Coimmunoprecipitation of p53 and MDM2 using anti-MDM2 antibody-coupled agarose. MDM2, p53, and luciferase were in vitro translated and 35S-labeled using TNT-Coupled Reticulocyte Lysate System. p53 and MDM2 were combined and incubated at 30°C for 30 minutes. Co-IP was performed at 4°C for 2 hours with 60 μL anti-MDM2 antibody-coupled agarose. Luciferase was used as a negative control protein to incubate with MDM2. Eluted proteins were resolved on 4–12% SDS-PAGE and visualized by autoradiography.

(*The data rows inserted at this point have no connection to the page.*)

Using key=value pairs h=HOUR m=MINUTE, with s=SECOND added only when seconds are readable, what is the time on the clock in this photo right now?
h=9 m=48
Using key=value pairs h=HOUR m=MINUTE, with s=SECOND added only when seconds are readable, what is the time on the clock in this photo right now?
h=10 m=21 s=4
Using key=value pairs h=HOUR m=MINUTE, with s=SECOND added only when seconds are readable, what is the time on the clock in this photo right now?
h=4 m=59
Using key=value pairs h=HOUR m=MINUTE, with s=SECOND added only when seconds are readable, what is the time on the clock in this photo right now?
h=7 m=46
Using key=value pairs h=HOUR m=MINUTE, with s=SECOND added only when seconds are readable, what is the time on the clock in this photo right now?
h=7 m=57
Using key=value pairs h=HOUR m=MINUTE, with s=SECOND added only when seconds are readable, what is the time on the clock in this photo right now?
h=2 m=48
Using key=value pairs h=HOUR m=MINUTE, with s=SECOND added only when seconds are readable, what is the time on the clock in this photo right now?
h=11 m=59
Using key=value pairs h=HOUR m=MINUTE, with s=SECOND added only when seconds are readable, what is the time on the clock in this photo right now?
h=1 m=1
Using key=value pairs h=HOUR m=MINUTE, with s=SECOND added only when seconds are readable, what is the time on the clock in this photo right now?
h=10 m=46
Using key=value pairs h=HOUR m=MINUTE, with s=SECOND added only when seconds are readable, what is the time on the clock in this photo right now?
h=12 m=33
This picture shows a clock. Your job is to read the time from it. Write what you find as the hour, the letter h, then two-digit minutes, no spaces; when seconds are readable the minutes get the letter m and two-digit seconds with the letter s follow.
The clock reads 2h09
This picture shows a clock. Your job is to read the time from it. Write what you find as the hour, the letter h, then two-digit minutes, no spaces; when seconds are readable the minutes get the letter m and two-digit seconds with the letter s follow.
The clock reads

Binding capacity of antibody-coupled resin or antibody cross-linked resin

The antibody cross-linked and antibody-coupled procedures eliminate the contamination problem by preventing the antibody from co-eluting with the antigen. Another benefit to both methods is that the antibody-resin is reusable, thereby conserving valuable antibody. We compared the traditional, antibody cross-linked and antibody-coupled procedures to evaluate the relative amount of antigen recovered using the same amount of goat anti-GFP antibody (Figure 5). Under these conditions, a significant increase in recovered antigen is seen when using the antibody-coupled procedure versus the antibody cross-linked method. Although the traditional method yielded a greater quantity of antigen, the presence of antibody light chains in the eluent distorted the recovered GFP band, since they have comparable molecular weights.

Figure 5

Comparison of IP using antibody cross-linked protein G agarose, antibody-coupled agarose, and non-cross-linked antibody with protein G agarose. In each case, 130 μg of affinity-purified goat anti-GFP antibody was used with 100-μL of settled protein G gel or coupling gel. IP was performed using 135 μg of partially purified GFP. Ten percent of the elution volume was electrophoresed on a 12% polyacrylamide reducing gel and stained with Coomassie. Lane M, BlueRanger molecular weight marker; lanes 1–3 elutions from different antibody immobilization methods.

CONCLUSIONS

We have developed two methods to immunoprecipitate and coimmunoprecipitate proteins that eliminate antibody contamination. The first method properly orients the antibody for antigen recognition by binding its Fc portion to protein A or protein G resin. Subsequently, the antibody is cross-linked to the resin to prevent leaching into the eluent. The second method achieves the same goal yet is universal for all antibody classes and species because it couples the antibody directly to the resin matrix. Both methods give comparable results to traditional IP although overall antigen-binding efficiency is not always as high as with traditional IP. The precipitated proteins from our IP and co-IP methods can be easily detected and characterized in downstream applications such as mass spectrometry or enzymatic assays. Furthermore, the stabilized antibody-linked resin from either technique can be regenerated and reused multiple times thereby conserving precious antibody samples.